Only half of joint venture participants (49%) report having a formal exit strategy. Among these, 31% use an ‘unwinding mechanism’, a cross-buyout agreement or planned external sale of the entity; 23% cite a ‘viable exit’, such as an initial public offering, a private recap or sale; and 46% said theirs was a hybrid of the other two.
“Leaders of technology businesses need to be alert to the importance of setting up an exit strategy for their joint ventures,” noted Weaver. “Their commitment of assets is way too significant to overlook. Even the best of business relationships can be enhanced through use of a prenuptial agreement.”

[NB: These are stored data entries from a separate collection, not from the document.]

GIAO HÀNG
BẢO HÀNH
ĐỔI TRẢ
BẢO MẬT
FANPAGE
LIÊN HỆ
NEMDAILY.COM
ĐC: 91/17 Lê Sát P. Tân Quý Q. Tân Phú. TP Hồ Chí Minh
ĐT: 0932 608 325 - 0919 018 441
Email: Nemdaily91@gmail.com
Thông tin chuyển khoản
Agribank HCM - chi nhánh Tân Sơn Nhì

Businesses involved in joint ventures are bigger, growing significantly faster, more productive and profitable than their peers on the sidelines. They have more employees at their main location (an average of 1791 versus 1005 for non-participants), and their revenues average $568 million versus $214 million. Yet, despite this significantly larger size, their leaders are expecting a higher rate of revenue growth over the next 12 months: 29.4%, versus 21.4%. Overall, 78% of those involved in or planning joint ventures say these initiatives are important to the present and near-future growth of their business. They report that 9.8% of business growth is attributable to joint ventures, and this is expected to rise to 22.4% over the next two to three years.
Joint venture participants also hold a notable advantage in productivity, averaging $317,000 in revenue per employee versus $214,000 for non-participants, a 48% edge.
Moreover, more joint venture participants have a profitable track record over the past 12 months: 45% had an increase in gross profits, while only 13% had a decrease.
“It’s clear that joint ventures can provide a significant business edge,” noted Weaver. “All the more reason to plan them well.”
PWC’s quarterly ‘Technology Barometer’ focuses on rapidly growing technology businesses of all sizes. It incorporates the views of 391 top industry executives: 150 CFOs and managing directors of large, publicly-held businesses, including high tech subsidiaries and divisions, and 241 CEOs from smaller, privately held companies.
Technology Barometer is compiled with assistance from the economic research firm of Business Science International.